Evaluation of wizard-of-Oz and self-play data collection techniques for turkish goal-oriented dialogue agents


Arslan D. , Eryiğit G.

2021 International Conference on INnovations in Intelligent SysTems and Applications, INISTA 2021, Kocaeli, Turkey, 25 - 27 August 2021 identifier

  • Publication Type: Conference Paper / Full Text
  • Doi Number: 10.1109/inista52262.2021.9548636
  • City: Kocaeli
  • Country: Turkey
  • Keywords: Goal-oriented dialogue agent, Self-play, Wizard-of-oz

Abstract

© 2021 IEEE.As with all natural language processing tasks, the lack of open-source training data required for the development of dialogue agents is a major obstacle to research studies in the field.
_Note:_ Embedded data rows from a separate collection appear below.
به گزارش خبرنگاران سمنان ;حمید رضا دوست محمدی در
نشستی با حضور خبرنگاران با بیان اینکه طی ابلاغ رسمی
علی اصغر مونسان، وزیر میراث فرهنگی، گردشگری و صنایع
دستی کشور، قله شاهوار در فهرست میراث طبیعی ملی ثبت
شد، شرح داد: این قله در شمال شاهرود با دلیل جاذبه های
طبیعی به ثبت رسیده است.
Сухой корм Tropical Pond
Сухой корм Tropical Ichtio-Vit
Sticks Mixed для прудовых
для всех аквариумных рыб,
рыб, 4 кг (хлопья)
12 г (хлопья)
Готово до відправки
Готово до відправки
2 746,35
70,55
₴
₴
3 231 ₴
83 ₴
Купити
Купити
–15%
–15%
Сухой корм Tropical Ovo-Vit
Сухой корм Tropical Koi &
Especially languages that are not widely studied, such as Turkish, suffer more from this problem. This article introduces a comparison of Wizard-of-Oz and self-play data collection techniques for Turkish goal-oriented dialogue system generation. Three data sets have been prepared and introduced to the researchers by using these techniques. Being the first publicly available human-to-human Turkish dialogue data sets, although open for development, the created resources from the restaurant domain are very valuable for further research on Turkish dialogue systems. The mentioned methods are quantitatively compared on the produced data sets, in terms of dialog act classification and slot identification scores. Since it is costly to collect data with methods like Wizard-Of-Oz in every domain, an open-source flexible and easy-to-use framework is also provided implementing self-play which may be used to create machine-to-machine dialogue outlines and speed data collection for low-resource languages like Turkish. Besides, designed templates of annotation screens for crowdsourcing are provided for future studies.